Woman of the Photographs (2020)

Woman of the Photographs is currently unavailable in the United Kingdom.

When I caught Woman of the Photographs at FrightFest 2020, I called it a ‘masterwork of the decade.’ This was Takeshi Kushida’s feature debut, having previously directed a short film back in 2008. Kushida’s film stood out to me as I explored the films on offer, mainly because it did not seem as outwardly horror-like as many other entries. However, I found a very nuanced and unexpected take on the darkness of human psychology – a more internal horror often overlooked.

Everything in Woman of the Photographs is executed with precise intention. Here, every frame has a rich and complex composition, with some exploring notions of symmetry whilst others attempt to capture a sense of community. Every single image feels magical to me, as though there’s an emotional dimension to everything I’m witnessing. Even a simplistic shot of Kai’s studio in the mid-day light fills me with a warm and calming sense, reminding me of summers when I was younger. There is a personal vignette for everyone here, where everyone will find something that reminds them of a unique moment or feeling. It’s a very different approach to horror, closer to a reflection on the human condition than a privation of it. 
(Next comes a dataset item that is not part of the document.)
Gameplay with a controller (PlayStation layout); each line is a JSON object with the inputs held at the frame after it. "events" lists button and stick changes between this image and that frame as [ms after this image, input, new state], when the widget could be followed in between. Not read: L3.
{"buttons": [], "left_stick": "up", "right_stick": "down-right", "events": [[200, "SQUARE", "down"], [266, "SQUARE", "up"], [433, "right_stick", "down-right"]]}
Kushida finds the parasitic manifestations of our consciousness horrific, each one eating away at us and leaving us empty, alongside the collective violence wreaked upon us by the gaze of others. His surreal exploration of social media provokes an intelligent understanding of the social mechanisms that one puts in place to manufacture a specific sense of self. It’s as though we are all Dr Frankenstein, constructing our own internal monster by ripping away at the best parts of ourselves and placing them onto the touchscreen table. This constant re-assessment, re-evaluation, re-designing of ourselves is, in itself, a creature devouring and mutilating us, without us realising. 

Kushida explains that “people often vacillate between their natural selves and their idealised selves”, which is the core of his feature. There’s instability to the human self that is constantly in flux, shifting and morphing – whether this is good or bad doesn’t really matter to Kushida; trying to represent that flux does. We’re constantly concerned about who we are, stuck within a labyrinth of worries, fears, and desires that we cannot find our way out of – we fail to consider the possibility that who we are is different every day.

Woman of the Photographs is genuinely a brilliant conceptualisation of horror, using the psychological ‘Other’ within us – I cannot wait to see what he does next.